The programming behind the Stratified sampling in KNIME

Error404 · October 25, 2013, 11:45am

Hi all,

I am working with a dataset from which I need to sample every now and then. I normally use the node "row sampling" and choose the option of "stratified sampling" to get my samples. I have been recently reading and found out that there are 2 different approaches that gives a sample under the term "stratified sampling" (from Wikipedia).

One of them depends on the "sampling fraction" where the size of samples (assume it is sampling from 2 groups, A and B) have to reflect the original distribution, While the other one depends on the standard devation, making stratums that are similar (or close) in standard deviation to the original data.
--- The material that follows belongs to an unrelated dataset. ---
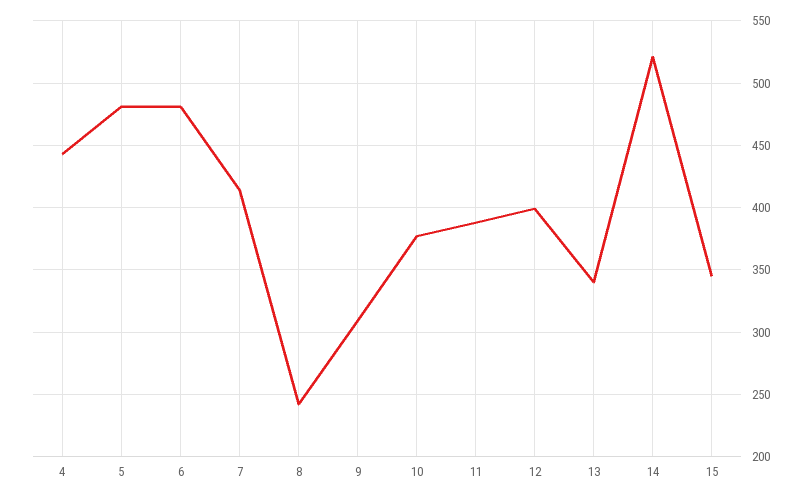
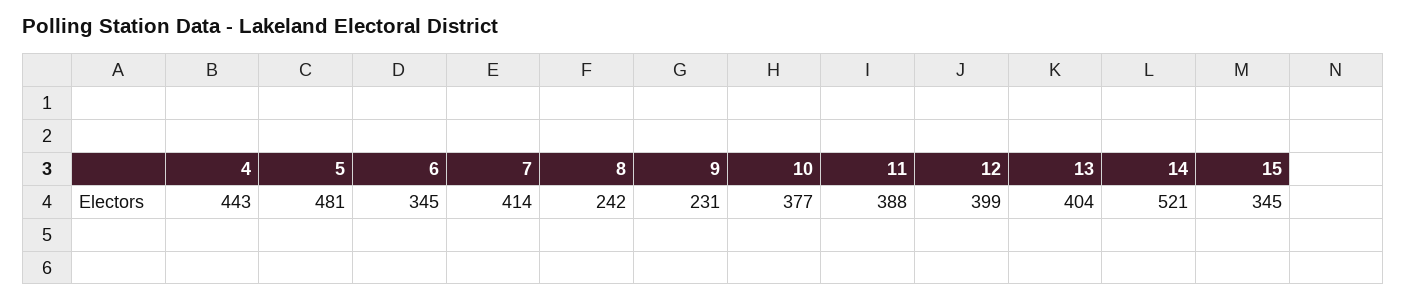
6: 480 -> 345
9: 310 -> 231
13: 340 -> 404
My question here is which one of these 2 approaches does the "row sampling" node use in the "stratified sampling" option?

Many thanks,

Error404

thor · October 25, 2013, 12:40pm

The first one, the proportions of the occurrences of the different values in the column are retained.
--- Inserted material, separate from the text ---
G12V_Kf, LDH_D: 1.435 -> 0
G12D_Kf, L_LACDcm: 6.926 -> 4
Error404 · October 25, 2013, 12:48pm

Thanks for your reply. I now understand how this works, but what if the column I set as the "nominal column" contain only 1 nominal category?

thor · October 26, 2013, 10:29am

Then it's a purely random sampling.

Error404 · October 27, 2013, 7:36pm

Thanks for your replies Thor. Just to make sure I get this correctly (as this step is important for me), if I had a sample that belongs to 2 groups. Group A represents 80% and Group B represents 20% of the data and I perform this "stratified sampling" the sample will have the same property of consisting of 80% items from A and 20% items from B and all these items will be RANDOMLY drawn from the original A and B groups. Is that correct?

thor · October 28, 2013, 9:10am

Correct.